Facebook recently said on its earnings call a few weeks ago that its November relaunch of Messenger led to a 70% increase in usage, with many more messages being sent. But much of that was likely in the United States and Canada where the standalone messaging app war is still to be won.

Internationally, Facebook was late to the Messenger party. It didn’t launch until 2011 after Facebook bought Beluga, and at the time it was centered around group messaging where SMS was especially weak.

WhatsApp launched in 2009 with the right focus on a lean, clean, and fast mobile messaging app. And while the international messaging market is incredibly fragmented, it was able to gain a major presence where Messenger didn’t as you can see in this chart above that we made about a year ago.

Unlike PC-based social networking, there is no outstanding market leader in mobile messaging. Still, WhatsApp absolutely dominates in markets outside of the U.S. like Europe and India. It’s also impossible for Facebook to acquire certain other Asian competitors like WeChat, which is the one hope of Chinese mega-giant Tencent to have a global consumer product.

So it’s clear that WhatsApp had strategic interest to Facebook, and we know that the two talked from time to time.

The map above is from a little more than a year ago. We made that map using data from Onavo, another Israeli-based company that Facebook acquired for — ahem — competitive intelligence. Because Facebook scooped up Onavo for more than $100 million in October, we don’t have access to active usage data anymore. The only thing outsiders can see are app store rankings, which imply download rates and not current usage.
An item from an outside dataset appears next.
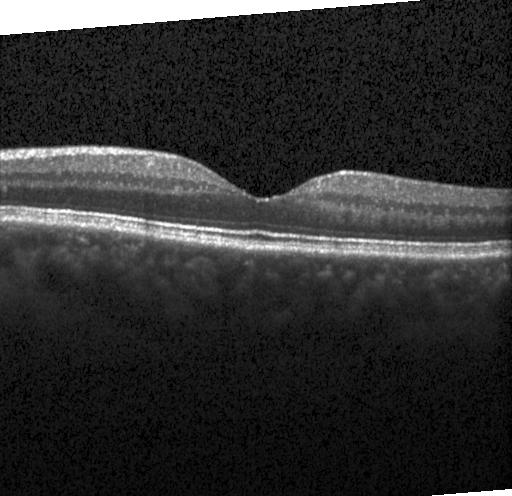 Diagnosis: no evidence of choroidal neovascularization, diabetic macular edema, or drusen.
So what happened in the last year? WhatsApp looks to have pulled so far ahead of Facebook in developing markets that there was no way to catch up. As Mark Zuckerberg said in a post today that the app was on its way to reaching 1 billion users.

We’ve heard Facebook has been interested in buying WhatsApp for two to three years. But over the past year, it became clear that Facebook couldn’t afford not to pay whatever it would take to get WhatsApp on its team.

So the answer to Facebook’s problem ended up being $19 billion.

Apparently, that’s what it took to take Jan Koum and his backers at Sequoia Capital (the fund that Zuck originally spited) out of the market. If it waited any longer, that number probably would have just gotten bigger.